Common Suicide Risk Factors

  • Suicide risk factors vary from person to person and are not always the cause of a suicide attempt
  • Community factors, relationship factors and individual factors can all impact thoughts of suicide
  • Risk factors should not be confused with signs of suicide because people can have these factors and not be suicidal

The Risk Factors of Suicide

There are copious reasons as to why a person feels the need to end their own life, but there have been several suicide risk factors that are common in people who commit or attempt to commit suicide.

According to, common risk factors for suicide are as follows:

  • Family history of suicide
  • Family history of child maltreatment
  • History of mental disorders, particularly clinical depression
  • History of alcohol and substance abuse
  • Feelings of hopelessness
  • Impulsive or aggressive tendencies
  • Cultural and religious beliefs (e.g., belief that suicide is noble resolution of a personal dilemma)
  • Local epidemics of suicide
  • Isolation, a feeling of being cut off from other people
  • Barriers to accessing mental health treatment
  • Loss
  • Physical illness
  • Easy access to lethal methods
  • Unwillingness to seek help because of the stigma attached to mental health and substance abuse disorders or to suicidal thoughts

Suicidal Risk Factors versus Warning Signs

Suicide Risk Factors

There are many suicide risk factors you should look out for in your loved ones.

Suicidal risk factors often are confused with suicidal warnings. Suicidal warnings are the precursors to a person committing or attempting to commit suicide, risk factors are the circumstances in life that could lead to a person beginning to think about suicide as an option, which would then lead to the warning signs.

Common warning signs of suicide are when a person:

  • Threatens to hurt or kill themself or talks about wanting to hurt or kill themself
  • Looks for ways to end their life
  • Talks about death, dying, or suicide
  • Acts reckless or engages in dangerous activities out of the blue
  • Increases their alcohol or drug use
  • Withdraws from their friends and family

Ways to Buffer Suicidal Behavior

If a person is feeling suicidal or exhibits any suicidal warnings, they should find a person to talk to about their feelings. Socialization is a main key to a healthy mentality versus isolation which can make people feel alone and can worsen emotional turmoil. Easy access to medical care and support from friends and family can help a person going through a hard time to overcome their suicidal thoughts and feelings.

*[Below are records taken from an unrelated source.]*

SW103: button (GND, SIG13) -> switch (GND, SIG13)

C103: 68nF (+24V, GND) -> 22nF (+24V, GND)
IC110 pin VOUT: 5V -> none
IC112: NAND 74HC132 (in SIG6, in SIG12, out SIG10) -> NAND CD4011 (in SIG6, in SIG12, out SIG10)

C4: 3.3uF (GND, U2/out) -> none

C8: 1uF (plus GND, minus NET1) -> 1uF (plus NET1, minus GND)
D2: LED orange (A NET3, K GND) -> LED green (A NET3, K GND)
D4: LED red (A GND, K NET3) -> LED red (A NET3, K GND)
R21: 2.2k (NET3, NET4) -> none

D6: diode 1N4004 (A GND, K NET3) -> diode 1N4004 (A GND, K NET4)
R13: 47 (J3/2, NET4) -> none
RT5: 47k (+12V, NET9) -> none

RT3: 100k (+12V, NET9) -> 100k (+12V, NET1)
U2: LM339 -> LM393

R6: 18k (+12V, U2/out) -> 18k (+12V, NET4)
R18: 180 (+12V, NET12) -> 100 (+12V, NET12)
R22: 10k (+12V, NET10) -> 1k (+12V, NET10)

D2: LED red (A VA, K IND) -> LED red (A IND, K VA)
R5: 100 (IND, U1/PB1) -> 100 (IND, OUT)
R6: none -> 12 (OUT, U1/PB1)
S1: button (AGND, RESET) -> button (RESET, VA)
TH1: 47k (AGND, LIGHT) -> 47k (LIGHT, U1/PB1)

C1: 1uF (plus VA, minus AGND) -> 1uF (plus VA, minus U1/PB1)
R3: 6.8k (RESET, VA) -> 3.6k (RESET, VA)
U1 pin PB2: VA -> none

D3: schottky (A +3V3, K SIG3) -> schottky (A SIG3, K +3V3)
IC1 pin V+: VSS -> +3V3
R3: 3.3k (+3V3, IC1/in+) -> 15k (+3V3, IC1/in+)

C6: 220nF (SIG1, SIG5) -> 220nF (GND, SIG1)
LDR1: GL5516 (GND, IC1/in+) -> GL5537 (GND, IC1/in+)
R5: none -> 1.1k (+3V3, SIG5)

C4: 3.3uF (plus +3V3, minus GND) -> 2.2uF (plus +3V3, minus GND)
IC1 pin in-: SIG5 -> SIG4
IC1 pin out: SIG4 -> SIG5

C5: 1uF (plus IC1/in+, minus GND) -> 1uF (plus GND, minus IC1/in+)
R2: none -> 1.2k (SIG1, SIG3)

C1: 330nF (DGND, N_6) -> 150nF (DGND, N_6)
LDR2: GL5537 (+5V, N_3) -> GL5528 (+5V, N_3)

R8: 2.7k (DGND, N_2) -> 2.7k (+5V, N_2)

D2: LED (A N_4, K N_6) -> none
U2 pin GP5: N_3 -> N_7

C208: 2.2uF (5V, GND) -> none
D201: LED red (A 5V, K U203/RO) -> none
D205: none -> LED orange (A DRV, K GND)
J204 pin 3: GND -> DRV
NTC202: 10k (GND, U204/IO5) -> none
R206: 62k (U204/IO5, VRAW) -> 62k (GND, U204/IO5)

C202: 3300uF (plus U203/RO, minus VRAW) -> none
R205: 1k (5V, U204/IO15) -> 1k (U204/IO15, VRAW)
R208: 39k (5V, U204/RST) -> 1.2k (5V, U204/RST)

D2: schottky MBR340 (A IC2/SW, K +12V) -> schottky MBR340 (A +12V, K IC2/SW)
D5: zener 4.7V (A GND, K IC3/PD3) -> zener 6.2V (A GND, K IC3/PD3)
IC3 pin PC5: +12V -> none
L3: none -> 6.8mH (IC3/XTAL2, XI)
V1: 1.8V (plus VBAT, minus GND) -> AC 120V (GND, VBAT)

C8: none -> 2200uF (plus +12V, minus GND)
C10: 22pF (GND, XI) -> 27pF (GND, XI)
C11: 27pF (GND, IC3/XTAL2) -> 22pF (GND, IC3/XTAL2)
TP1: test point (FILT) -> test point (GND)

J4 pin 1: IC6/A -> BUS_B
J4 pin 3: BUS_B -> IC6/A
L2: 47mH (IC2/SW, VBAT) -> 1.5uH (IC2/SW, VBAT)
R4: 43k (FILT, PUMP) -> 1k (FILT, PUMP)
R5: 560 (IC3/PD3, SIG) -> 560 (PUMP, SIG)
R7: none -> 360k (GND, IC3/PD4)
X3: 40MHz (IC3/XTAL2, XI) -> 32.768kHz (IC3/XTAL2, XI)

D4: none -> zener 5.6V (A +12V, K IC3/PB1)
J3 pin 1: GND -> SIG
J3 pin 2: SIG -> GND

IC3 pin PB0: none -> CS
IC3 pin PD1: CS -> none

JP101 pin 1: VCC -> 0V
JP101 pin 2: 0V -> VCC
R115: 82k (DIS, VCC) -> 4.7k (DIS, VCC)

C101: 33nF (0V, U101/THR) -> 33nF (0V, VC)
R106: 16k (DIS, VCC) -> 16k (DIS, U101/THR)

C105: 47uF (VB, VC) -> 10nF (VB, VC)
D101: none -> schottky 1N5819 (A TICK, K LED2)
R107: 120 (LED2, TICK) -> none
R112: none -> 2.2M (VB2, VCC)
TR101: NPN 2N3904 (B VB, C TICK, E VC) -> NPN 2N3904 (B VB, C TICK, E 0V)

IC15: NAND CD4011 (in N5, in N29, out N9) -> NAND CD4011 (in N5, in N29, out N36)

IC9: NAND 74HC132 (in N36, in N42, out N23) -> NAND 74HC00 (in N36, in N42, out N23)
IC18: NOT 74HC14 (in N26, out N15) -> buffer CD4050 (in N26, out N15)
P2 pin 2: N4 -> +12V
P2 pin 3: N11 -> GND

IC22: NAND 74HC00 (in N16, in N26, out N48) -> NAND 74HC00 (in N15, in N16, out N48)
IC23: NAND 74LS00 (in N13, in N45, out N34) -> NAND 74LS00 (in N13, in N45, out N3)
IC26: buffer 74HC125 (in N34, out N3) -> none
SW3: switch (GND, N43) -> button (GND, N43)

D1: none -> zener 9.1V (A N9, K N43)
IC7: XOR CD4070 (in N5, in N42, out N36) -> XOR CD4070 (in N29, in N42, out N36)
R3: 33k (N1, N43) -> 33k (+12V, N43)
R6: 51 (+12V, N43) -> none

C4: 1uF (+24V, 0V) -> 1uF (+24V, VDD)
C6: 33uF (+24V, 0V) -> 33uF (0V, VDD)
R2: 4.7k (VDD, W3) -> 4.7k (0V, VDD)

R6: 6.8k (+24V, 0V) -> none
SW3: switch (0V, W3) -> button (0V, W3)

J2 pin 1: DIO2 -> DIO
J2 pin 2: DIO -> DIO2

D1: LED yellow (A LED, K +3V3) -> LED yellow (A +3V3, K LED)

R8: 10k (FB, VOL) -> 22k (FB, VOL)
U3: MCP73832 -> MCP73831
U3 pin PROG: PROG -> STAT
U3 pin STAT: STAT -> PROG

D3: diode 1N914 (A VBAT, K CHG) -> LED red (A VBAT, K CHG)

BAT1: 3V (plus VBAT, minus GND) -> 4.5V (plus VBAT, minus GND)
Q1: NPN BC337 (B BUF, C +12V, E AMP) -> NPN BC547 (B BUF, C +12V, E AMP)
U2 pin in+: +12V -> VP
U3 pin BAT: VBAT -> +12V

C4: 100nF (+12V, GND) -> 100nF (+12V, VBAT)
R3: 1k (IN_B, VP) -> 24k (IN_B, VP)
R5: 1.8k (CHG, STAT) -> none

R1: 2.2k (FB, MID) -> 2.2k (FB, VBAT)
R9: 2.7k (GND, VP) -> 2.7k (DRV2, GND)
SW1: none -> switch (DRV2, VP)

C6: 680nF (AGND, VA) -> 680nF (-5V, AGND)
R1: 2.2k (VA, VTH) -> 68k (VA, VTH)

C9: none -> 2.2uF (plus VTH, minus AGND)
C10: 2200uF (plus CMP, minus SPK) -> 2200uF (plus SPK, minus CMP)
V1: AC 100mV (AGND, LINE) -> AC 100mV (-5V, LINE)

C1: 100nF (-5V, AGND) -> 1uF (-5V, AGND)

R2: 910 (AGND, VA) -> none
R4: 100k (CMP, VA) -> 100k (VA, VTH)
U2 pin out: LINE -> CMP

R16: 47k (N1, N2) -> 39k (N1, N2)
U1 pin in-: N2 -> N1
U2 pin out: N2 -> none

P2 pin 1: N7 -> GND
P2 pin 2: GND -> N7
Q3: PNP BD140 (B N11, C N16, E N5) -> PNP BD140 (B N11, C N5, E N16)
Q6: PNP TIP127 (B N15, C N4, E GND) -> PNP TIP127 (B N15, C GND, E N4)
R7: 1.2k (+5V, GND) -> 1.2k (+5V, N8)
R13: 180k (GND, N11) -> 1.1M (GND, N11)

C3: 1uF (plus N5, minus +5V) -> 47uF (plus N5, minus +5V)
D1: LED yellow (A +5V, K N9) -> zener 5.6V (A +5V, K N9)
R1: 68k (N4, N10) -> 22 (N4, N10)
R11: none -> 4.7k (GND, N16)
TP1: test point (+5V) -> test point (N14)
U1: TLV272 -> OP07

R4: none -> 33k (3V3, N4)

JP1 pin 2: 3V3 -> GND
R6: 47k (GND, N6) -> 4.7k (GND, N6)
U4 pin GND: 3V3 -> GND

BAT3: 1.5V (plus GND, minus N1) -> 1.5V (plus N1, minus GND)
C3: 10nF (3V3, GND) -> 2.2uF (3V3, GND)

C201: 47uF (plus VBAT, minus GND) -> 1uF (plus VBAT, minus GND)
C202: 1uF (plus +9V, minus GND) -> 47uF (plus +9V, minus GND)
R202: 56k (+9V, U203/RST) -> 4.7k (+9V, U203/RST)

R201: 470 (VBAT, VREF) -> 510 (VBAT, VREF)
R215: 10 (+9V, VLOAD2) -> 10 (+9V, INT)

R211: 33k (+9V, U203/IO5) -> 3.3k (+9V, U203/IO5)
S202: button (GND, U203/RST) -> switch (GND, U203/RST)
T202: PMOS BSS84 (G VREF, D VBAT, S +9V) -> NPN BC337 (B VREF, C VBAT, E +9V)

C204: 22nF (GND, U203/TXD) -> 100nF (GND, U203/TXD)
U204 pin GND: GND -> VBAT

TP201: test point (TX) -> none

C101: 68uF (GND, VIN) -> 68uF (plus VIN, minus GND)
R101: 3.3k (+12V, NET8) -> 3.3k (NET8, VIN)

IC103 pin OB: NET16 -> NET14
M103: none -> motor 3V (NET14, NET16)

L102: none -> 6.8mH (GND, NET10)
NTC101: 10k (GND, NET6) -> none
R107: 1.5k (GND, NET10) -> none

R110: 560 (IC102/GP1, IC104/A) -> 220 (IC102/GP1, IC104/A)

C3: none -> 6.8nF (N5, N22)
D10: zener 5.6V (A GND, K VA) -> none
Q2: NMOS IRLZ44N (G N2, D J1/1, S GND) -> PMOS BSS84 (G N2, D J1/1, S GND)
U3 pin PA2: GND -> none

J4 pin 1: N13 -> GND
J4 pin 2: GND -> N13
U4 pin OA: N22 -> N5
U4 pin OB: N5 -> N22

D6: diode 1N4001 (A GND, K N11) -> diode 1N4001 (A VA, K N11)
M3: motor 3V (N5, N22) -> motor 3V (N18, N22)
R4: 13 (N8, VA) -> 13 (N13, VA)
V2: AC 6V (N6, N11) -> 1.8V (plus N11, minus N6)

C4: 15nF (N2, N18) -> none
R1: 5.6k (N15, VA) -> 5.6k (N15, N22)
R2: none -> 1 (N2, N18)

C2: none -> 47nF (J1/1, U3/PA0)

Individuals who have increased their drug or alcohol intake should seek medical attention for their substance abuse condition in order to receive the clarity to overcome their suicidal thoughts. Drugs and alcohol heavily influence suicidal thoughts and could lead to a person making an irrational decision too quickly.

If an individual who is having suicidal thoughts does not have a trusted person to talk to they can visit their local emergency room or a call a suicide hotline to receive the help they deserve. Life’s circumstances can lead to suicide risk factors but suicidal thoughts are more common than most people think and help is always available for those who seek it out.